== TO-DO ITEM ==
Render the stretch from the line that contains "Would you like" through the end of the data as a Markdown table with the columns Row and Content, numbering each line and omitting blank lines.
··· DATA PROVIDED
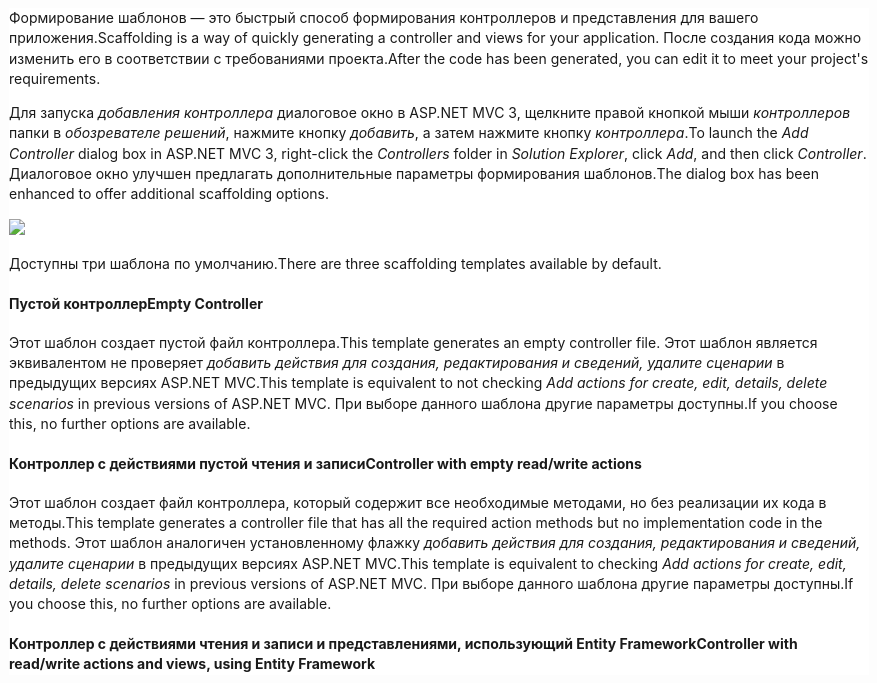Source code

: <span data-ttu-id="757bf-234">Формирование шаблонов — это быстрый способ формирования контроллеров и представления для вашего приложения.</span><span class="sxs-lookup"><span data-stu-id="757bf-234">Scaffolding is a way of quickly generating a controller and views for your application.</span></span> <span data-ttu-id="757bf-235">После создания кода можно изменить его в соответствии с требованиями проекта.</span><span class="sxs-lookup"><span data-stu-id="757bf-235">After the code has been generated, you can edit it to meet your project's requirements.</span></span>

<span data-ttu-id="757bf-236">Для запуска *добавления контроллера* диалоговое окно в ASP.NET MVC 3, щелкните правой кнопкой мыши *контроллеров* папки в *обозревателе решений*, нажмите кнопку *добавить*, а затем нажмите кнопку *контроллера*.</span><span class="sxs-lookup"><span data-stu-id="757bf-236">To launch the *Add Controller* dialog box in ASP.NET MVC 3, right-click the *Controllers* folder in *Solution Explorer*, click *Add*, and then click *Controller*.</span></span> <span data-ttu-id="757bf-237">Диалоговое окно улучшен предлагать дополнительные параметры формирования шаблонов.</span><span class="sxs-lookup"><span data-stu-id="757bf-237">The dialog box has been enhanced to offer additional scaffolding options.</span></span>

![](mvc3-release-notes/_static/image1.png)

<span data-ttu-id="757bf-238">Доступны три шаблона по умолчанию.</span><span class="sxs-lookup"><span data-stu-id="757bf-238">There are three scaffolding templates available by default.</span></span>

#### <a name="empty-controller"></a><span data-ttu-id="757bf-239">Пустой контроллер</span><span class="sxs-lookup"><span data-stu-id="757bf-239">Empty Controller</span></span>

<span data-ttu-id="757bf-240">Этот шаблон создает пустой файл контроллера.</span><span class="sxs-lookup"><span data-stu-id="757bf-240">This template generates an empty controller file.</span></span> <span data-ttu-id="757bf-241">Этот шаблон является эквивалентом не проверяет *добавить действия для создания, редактирования и сведений, удалите сценарии* в предыдущих версиях ASP.NET MVC.</span><span class="sxs-lookup"><span data-stu-id="757bf-241">This template is equivalent to not checking *Add actions for create, edit, details, delete scenarios* in previous versions of ASP.NET MVC.</span></span> <span data-ttu-id="757bf-242">При выборе данного шаблона другие параметры доступны.</span><span class="sxs-lookup"><span data-stu-id="757bf-242">If you choose this, no further options are available.</span></span>

#### <a name="controller-with-empty-readwrite-actions"></a><span data-ttu-id="757bf-243">Контроллер с действиями пустой чтения и записи</span><span class="sxs-lookup"><span data-stu-id="757bf-243">Controller with empty read/write actions</span></span>

<span data-ttu-id="757bf-244">Этот шаблон создает файл контроллера, который содержит все необходимые методами, но без реализации их кода в методы.</span><span class="sxs-lookup"><span data-stu-id="757bf-244">This template generates a controller file that has all the required action methods but no implementation code in the methods.</span></span> <span data-ttu-id="757bf-245">Этот шаблон аналогичен установленному флажку *добавить действия для создания, редактирования и сведений, удалите сценарии* в предыдущих версиях ASP.NET MVC.</span><span class="sxs-lookup"><span data-stu-id="757bf-245">This template is equivalent to checking *Add actions for create, edit, details, delete scenarios* in previous versions of ASP.NET MVC.</span></span> <span data-ttu-id="757bf-246">При выборе данного шаблона другие параметры доступны.</span><span class="sxs-lookup"><span data-stu-id="757bf-246">If you choose this, no further options are available.</span></span>

#### <a name="controller-with-readwrite-actions-and-views-using-entity-framework"></a><span data-ttu-id="757bf-247">Контроллер с действиями чтения и записи и представлениями, использующий Entity Framework</span><span class="sxs-lookup"><span data-stu-id="757bf-247">Controller with read/write actions and views, using Entity Framework</span></span>
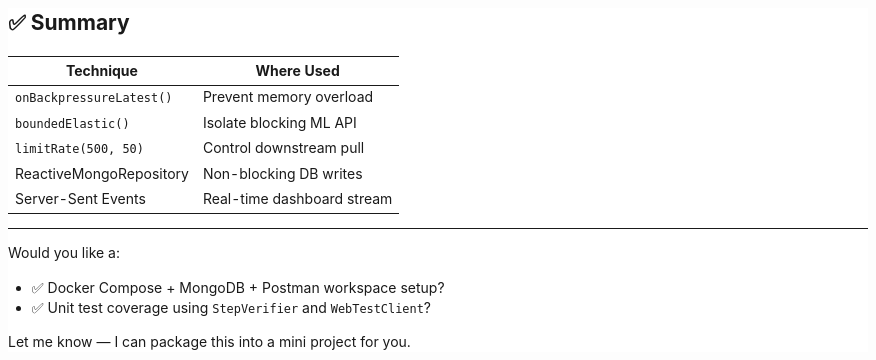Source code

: 
## ✅ Summary

| Technique                | Where Used                 |
| ------------------------ | -------------------------- |
| `onBackpressureLatest()` | Prevent memory overload    |
| `boundedElastic()`       | Isolate blocking ML API    |
| `limitRate(500, 50)`     | Control downstream pull    |
| ReactiveMongoRepository  | Non-blocking DB writes     |
| Server-Sent Events       | Real-time dashboard stream |

---

Would you like a:

* ✅ Docker Compose + MongoDB + Postman workspace setup?
* ✅ Unit test coverage using `StepVerifier` and `WebTestClient`?

Let me know — I can package this into a mini project for you.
······
== ANSWER TO THIS PROBLEM ==
| Row | Content |
|---|---|
| 1 | Would you like a: |
| 2 | * ✅ Docker Compose + MongoDB + Postman workspace setup? |
| 3 | * ✅ Unit test coverage using `StepVerifier` and `WebTestClient`? |
| 4 | Let me know — I can package this into a mini project for you. |